|
|
|
|
|
by wutbrodo
3826 days ago
|
|
> ergo, walmart employees are, at the moment, practically, a conduit of welfare from the state to the waltons This doesn't make any sense (though you have paraphrased Sanders accurately). While technically true for some definition of "conduit of welfare", the same is true of almost everybody in society. Welfare recipients are integrated into the economy enough that "if X didn't get welfare, person Y wouldn't be as rich" is true for many, many, many values of Y (neighborhood stores in poor areas, people benefiting from reduced crime ("stealing bread to feed your family" used to be more than a trope), etc). To give an example in microcosm: if you buy a used car on Craigslist from someone, the fact that the seller is a welfare recipient doesn't mean that you're a beneficiary of welfare because you're not paying him enough to live off of. To the extent that society is responsible for helping the poor (FTR, I personally believe in this responsibility), it makes absolutely no sense to claim that employers (as opposed to the welfare system) are responsible for filling the gap between "market value of a person's labor" and "how much income he needs to reasonably survive". This particular claim of Sanders is absolutely idiotic: people are blindly pattern-matching it to support for the poor when in reality he's arguing for shifting the burden of subsidies from all of society to arbitrary consumers/business owners/employees affected by artificial wage floors. |
|
I think the difference here is that it's not a matter of a single transaction, it's an employment, so what the employer is basically paying for is the employees time (and time is finite).
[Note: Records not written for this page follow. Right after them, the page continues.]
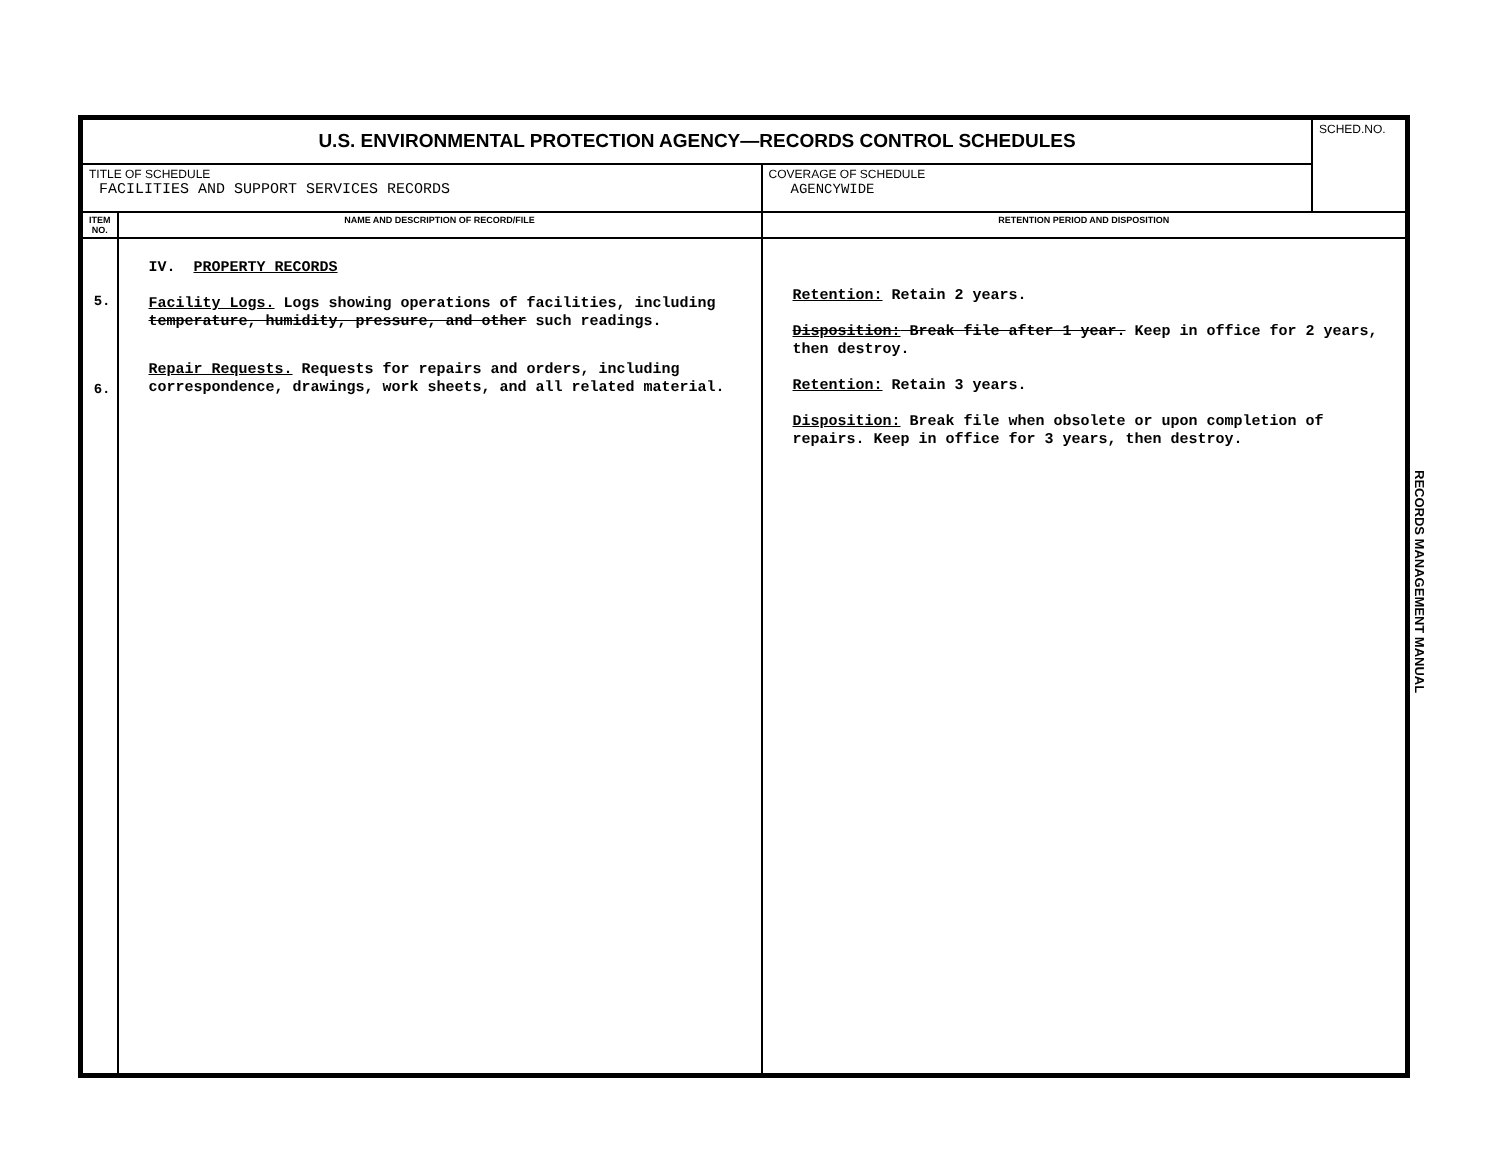| U.S. ENVIRONMENTAL PROTECTION AGENCY—RECORDS CONTROL SCHEDULES | | | SCHED.NO. |
| TITLE OF SCHEDULE FACILITIES AND SUPPORT SERVICES RECORDS | | COVERAGE OF SCHEDULE AGENCYWIDE | |
| ITEM NO. | NAME AND DESCRIPTION OF RECORD/FILE | RETENTION PERIOD AND DISPOSITION | |
| 5. 6. | IV. PROPERTY RECORDS Facility Logs. Logs showing operations of facilities, including temperature, humidity, pressure, and other such readings. Repair Requests. Requests for repairs and orders, including correspondence, drawings, work sheets, and all related material. | Retention: Retain 2 years. Disposition: Break file after 1 year. Keep in office for 2 years, then destroy. Retention: Retain 3 years. Disposition: Break file when obsolete or upon completion of repairs. Keep in office for 3 years, then destroy. | |
RECORDS MANAGEMENT MANUAL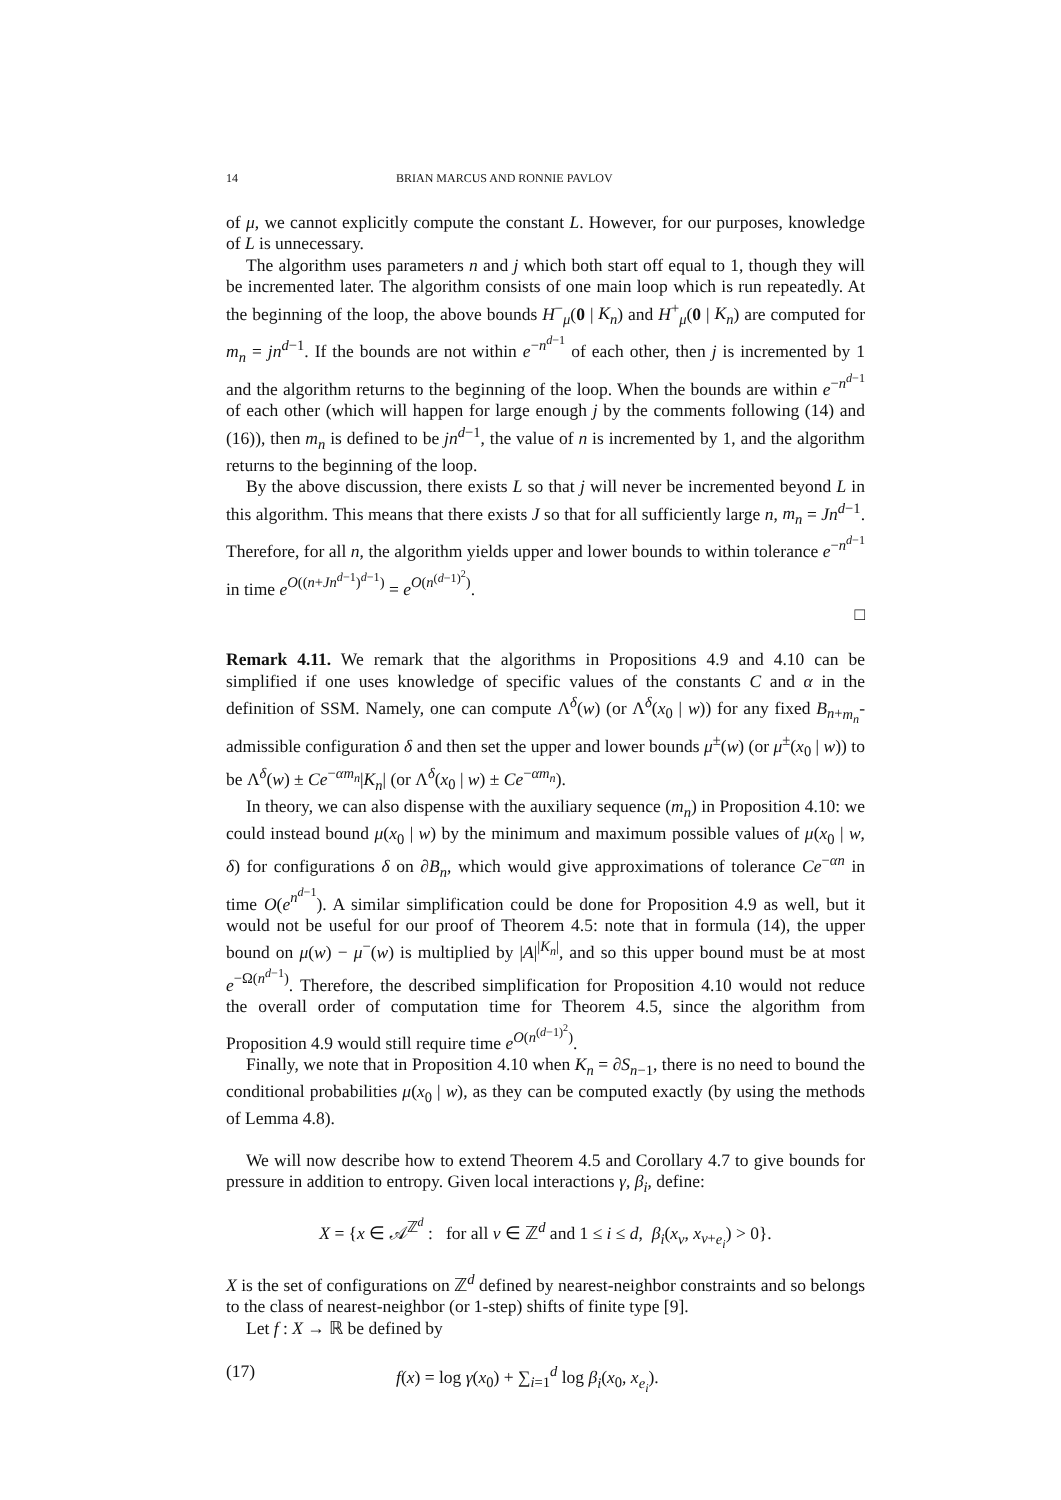14 BRIAN MARCUS AND RONNIE PAVLOV
of μ, we cannot explicitly compute the constant L. However, for our purposes, knowledge of L is unnecessary.
The algorithm uses parameters n and j which both start off equal to 1, though they will be incremented later. The algorithm consists of one main loop which is run repeatedly. At the beginning of the loop, the above bounds H<sup>−</sup><sub>μ</sub>(0 | K<sub>n</sub>) and H<sup>+</sup><sub>μ</sub>(0 | K<sub>n</sub>) are computed for m<sub>n</sub> = jn<sup>d−1</sup>. If the bounds are not within e<sup>−n<sup>d−1</sup></sup> of each other, then j is incremented by 1 and the algorithm returns to the beginning of the loop. When the bounds are within e<sup>−n<sup>d−1</sup></sup> of each other (which will happen for large enough j by the comments following (14) and (16)), then m<sub>n</sub> is defined to be jn<sup>d−1</sup>, the value of n is incremented by 1, and the algorithm returns to the beginning of the loop.
By the above discussion, there exists L so that j will never be incremented beyond L in this algorithm. This means that there exists J so that for all sufficiently large n, m<sub>n</sub> = Jn<sup>d−1</sup>. Therefore, for all n, the algorithm yields upper and lower bounds to within tolerance e<sup>−n<sup>d−1</sup></sup> in time e<sup>O((n+Jn<sup>d−1</sup>)<sup>d−1</sup>)</sup> = e<sup>O(n<sup>(d−1)<sup>2</sup></sup>)</sup>.
□
Remark 4.11. We remark that the algorithms in Propositions 4.9 and 4.10 can be simplified if one uses knowledge of specific values of the constants C and α in the definition of SSM. Namely, one can compute Λ<sup>δ</sup>(w) (or Λ<sup>δ</sup>(x<sub>0</sub> | w)) for any fixed B<sub>n+m<sub>n</sub></sub>-admissible configuration δ and then set the upper and lower bounds μ<sup>±</sup>(w) (or μ<sup>±</sup>(x<sub>0</sub> | w)) to be Λ<sup>δ</sup>(w) ± Ce<sup>−αm<sub>n</sub></sup>|K<sub>n</sub>| (or Λ<sup>δ</sup>(x<sub>0</sub> | w) ± Ce<sup>−αm<sub>n</sub></sup>).
In theory, we can also dispense with the auxiliary sequence (m<sub>n</sub>) in Proposition 4.10: we could instead bound μ(x<sub>0</sub> | w) by the minimum and maximum possible values of μ(x<sub>0</sub> | w, δ) for configurations δ on ∂B<sub>n</sub>, which would give approximations of tolerance Ce<sup>−αn</sup> in time O(e<sup>n<sup>d−1</sup></sup>). A similar simplification could be done for Proposition 4.9 as well, but it would not be useful for our proof of Theorem 4.5: note that in formula (14), the upper bound on μ(w) − μ<sup>−</sup>(w) is multiplied by |A|<sup>|K<sub>n</sub>|</sup>, and so this upper bound must be at most e<sup>−Ω(n<sup>d−1</sup>)</sup>. Therefore, the described simplification for Proposition 4.10 would not reduce the overall order of computation time for Theorem 4.5, since the algorithm from Proposition 4.9 would still require time e<sup>O(n<sup>(d−1)<sup>2</sup></sup>)</sup>.
Finally, we note that in Proposition 4.10 when K<sub>n</sub> = ∂S<sub>n−1</sub>, there is no need to bound the conditional probabilities μ(x<sub>0</sub> | w), as they can be computed exactly (by using the methods of Lemma 4.8).
We will now describe how to extend Theorem 4.5 and Corollary 4.7 to give bounds for pressure in addition to entropy. Given local interactions γ, β<sub>i</sub>, define:
X = {x ∈ 𝒜<sup>ℤ<sup>d</sup></sup> : for all v ∈ ℤ<sup>d</sup> and 1 ≤ i ≤ d, β<sub>i</sub>(x<sub>v</sub>, x<sub>v+e<sub>i</sub></sub>) > 0}.
X is the set of configurations on ℤ<sup>d</sup> defined by nearest-neighbor constraints and so belongs to the class of nearest-neighbor (or 1-step) shifts of finite type [9].
Let f : X → ℝ be defined by
(17) f(x) = log γ(x<sub>0</sub>) + ∑<sub>i=1</sub><sup>d</sup> log β<sub>i</sub>(x<sub>0</sub>, x<sub>e<sub>i</sub></sub>).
So a better example would be that you pay someone on craigslist for a service, e.g. paint your house. If the painter works full time painting houses and still needs welfare, then the taxpayers are basically subsidizing house painting ("conduit of welfare" as it was phrased). Why can't those that need their house painted pay what it actually costs to get the job done? Because if the full time painter needs welfare, they're in reality paying him too little.